The nlee-208/limo_S-dsr1b_T-q32b_25 is a specialized language model derived from the deepseek-ai/DeepSeek-R1-Distill-Qwen-1.5B architecture. This model has undergone fine-tuning using the TRL (Transformer Reinforcement Learning) framework, suggesting an emphasis on improving its ability to follow instructions or generate more coherent and contextually relevant text for specific applications.

Key Capabilities

  • Instruction-tuned: The training methodology with TRL implies an enhanced capacity for understanding and responding to user prompts effectively.
  • Text Generation: Optimized for generating diverse text outputs, suitable for conversational AI, creative writing, or content creation.
  • Based on DeepSeek-R1-Distill-Qwen-1.5B: Leverages the foundational strengths of its base model, providing a solid starting point for various NLP tasks.

Training Details

The model was trained using Supervised Fine-Tuning (SFT) within the TRL framework.
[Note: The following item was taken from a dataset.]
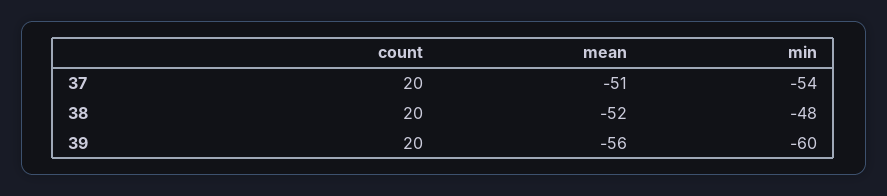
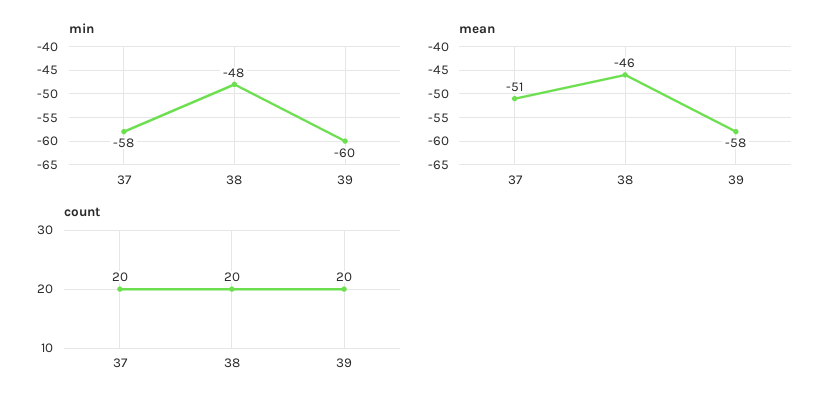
min, 37: -54 -> -58
mean, 38: -52 -> -46
mean, 39: -56 -> -58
The development utilized specific versions of key libraries:

  • TRL: 0.19.1
  • Transformers: 4.53.3
  • Pytorch: 2.7.1
  • Datasets: 4.0.0
  • Tokenizers: 0.21.2

Good For

  • Conversational AI: Generating responses in interactive applications.
  • Creative Content Generation: Producing stories, dialogues, or other forms of creative text.
  • Rapid Prototyping: Its fine-tuned nature allows for quick deployment in applications requiring instruction-following capabilities.